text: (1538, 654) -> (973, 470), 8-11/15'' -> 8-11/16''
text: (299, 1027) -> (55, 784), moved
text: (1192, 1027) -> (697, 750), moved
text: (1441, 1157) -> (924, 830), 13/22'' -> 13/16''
===
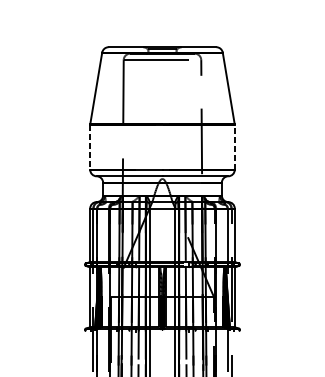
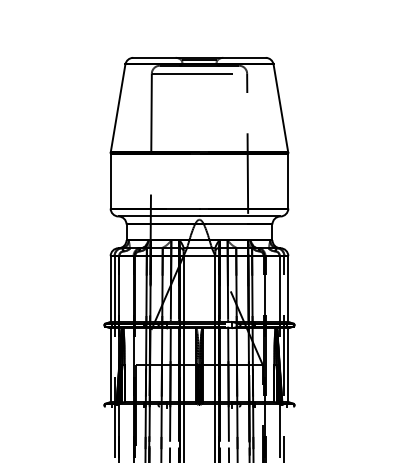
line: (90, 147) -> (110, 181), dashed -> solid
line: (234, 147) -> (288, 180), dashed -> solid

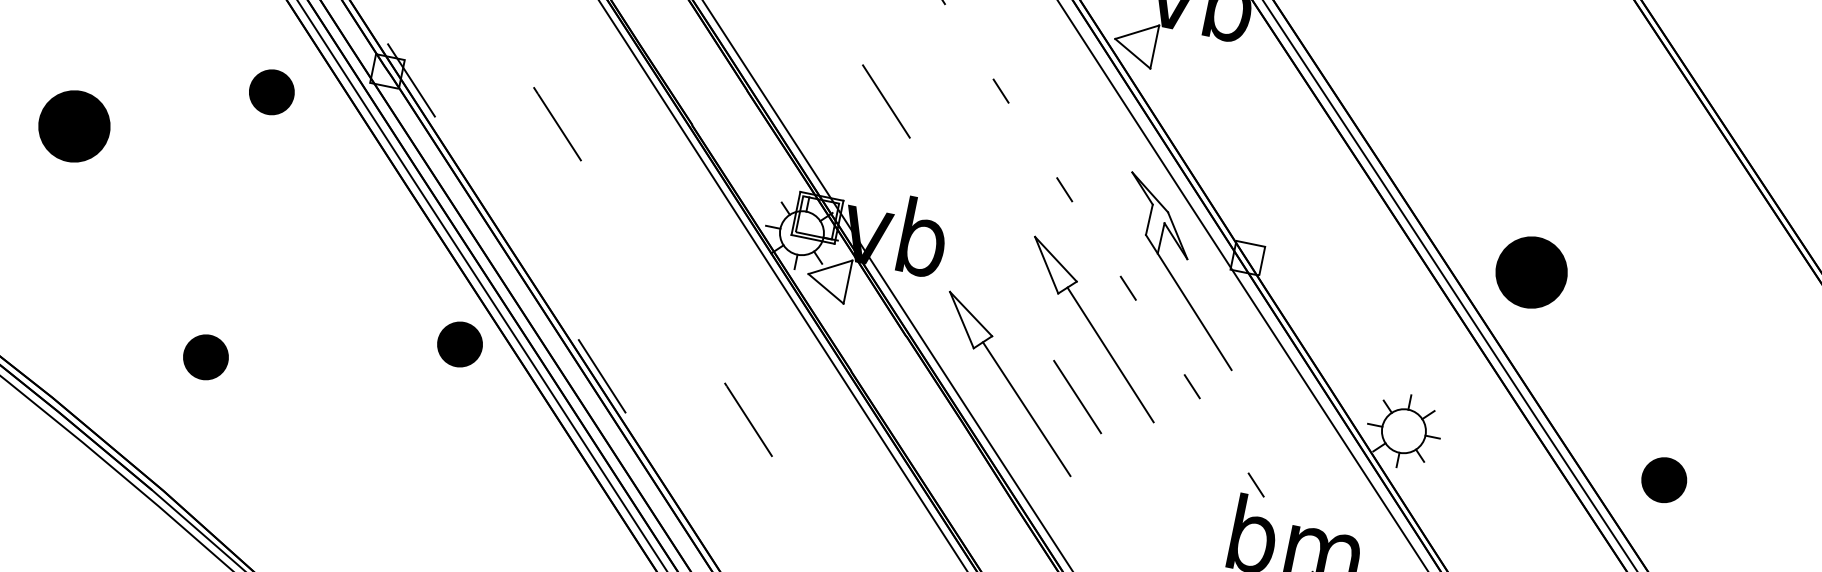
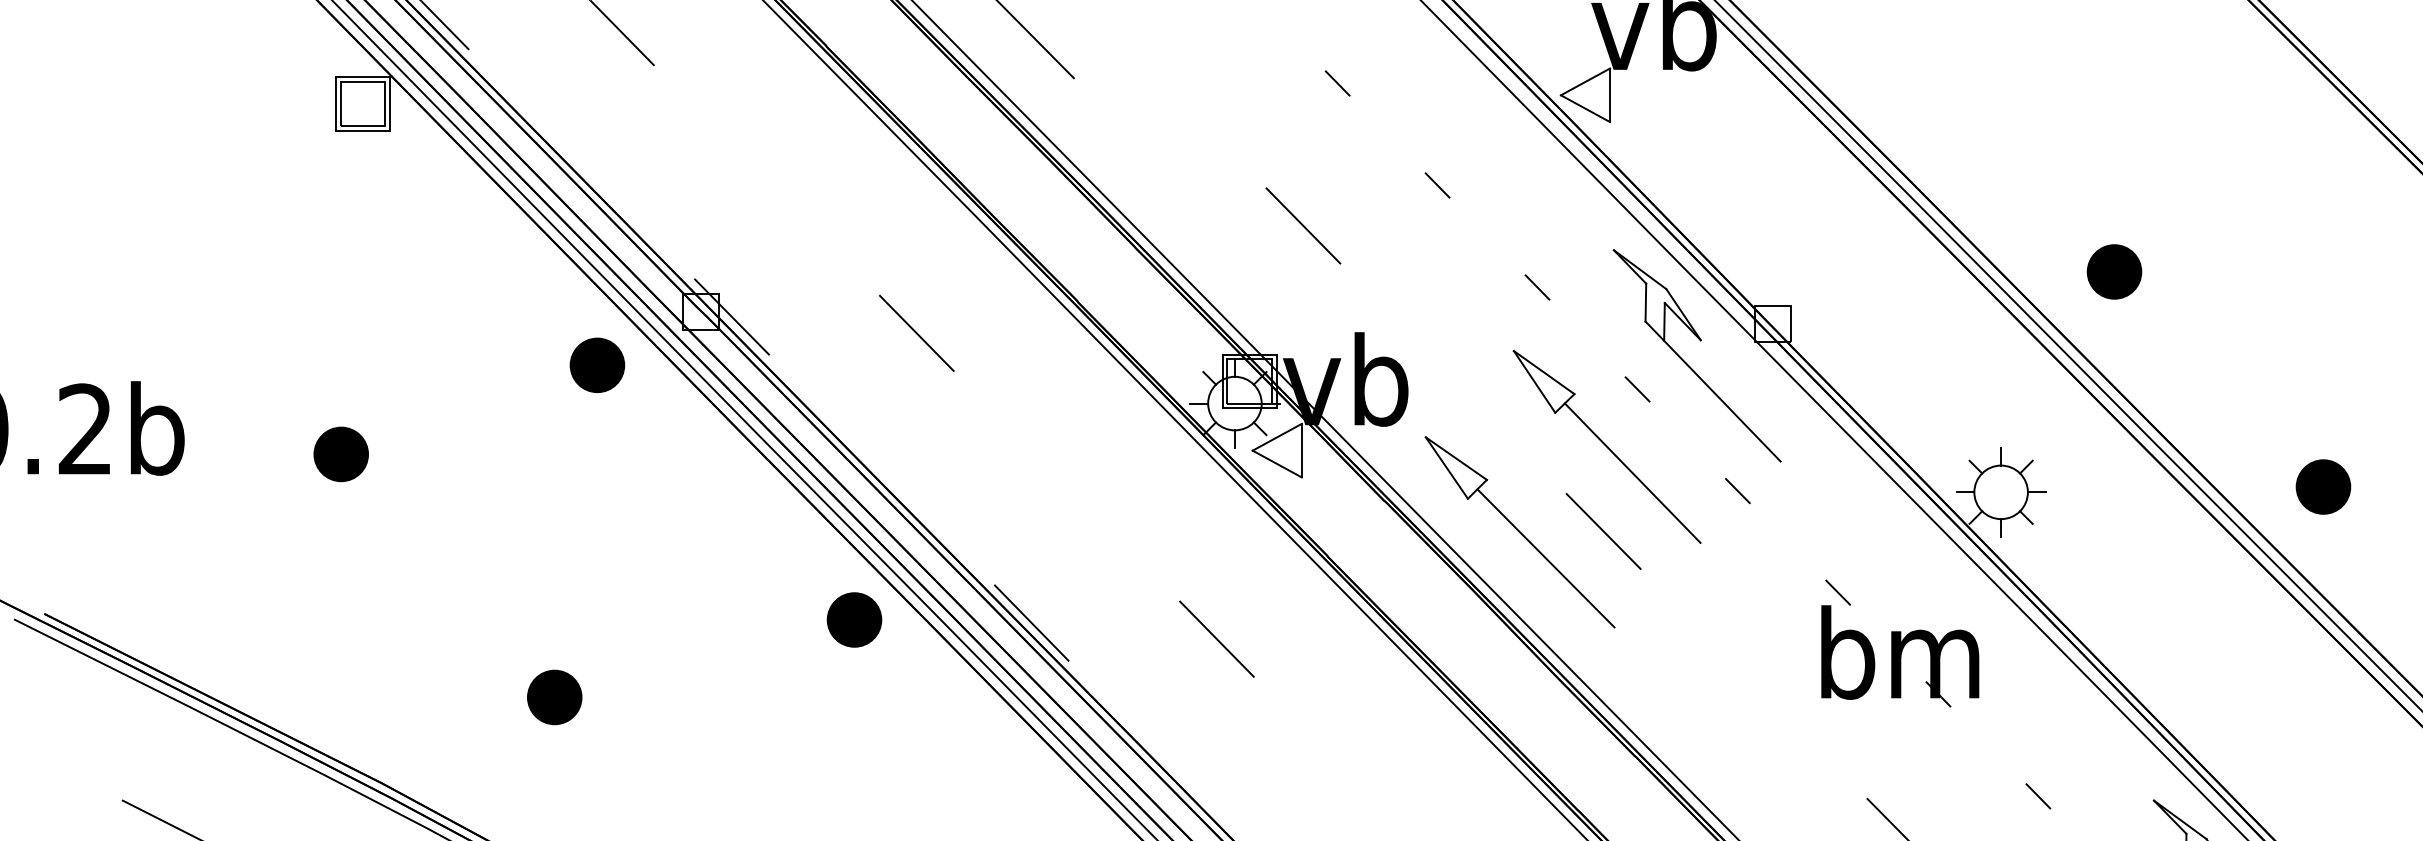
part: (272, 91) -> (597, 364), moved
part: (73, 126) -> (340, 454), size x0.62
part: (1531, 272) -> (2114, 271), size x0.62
===
#### Goal of the exercise:
Within the listing above, extract exactly the lines that run from the one containing "line: (234, 147)" through the one containing "part: (1531, 272) -> (2114, 271), size x0.62", excluding any pictures.

#### Response:
line: (234, 147) -> (288, 180), dashed -> solid

part: (272, 91) -> (597, 364), moved
part: (73, 126) -> (340, 454), size x0.62
part: (1531, 272) -> (2114, 271), size x0.62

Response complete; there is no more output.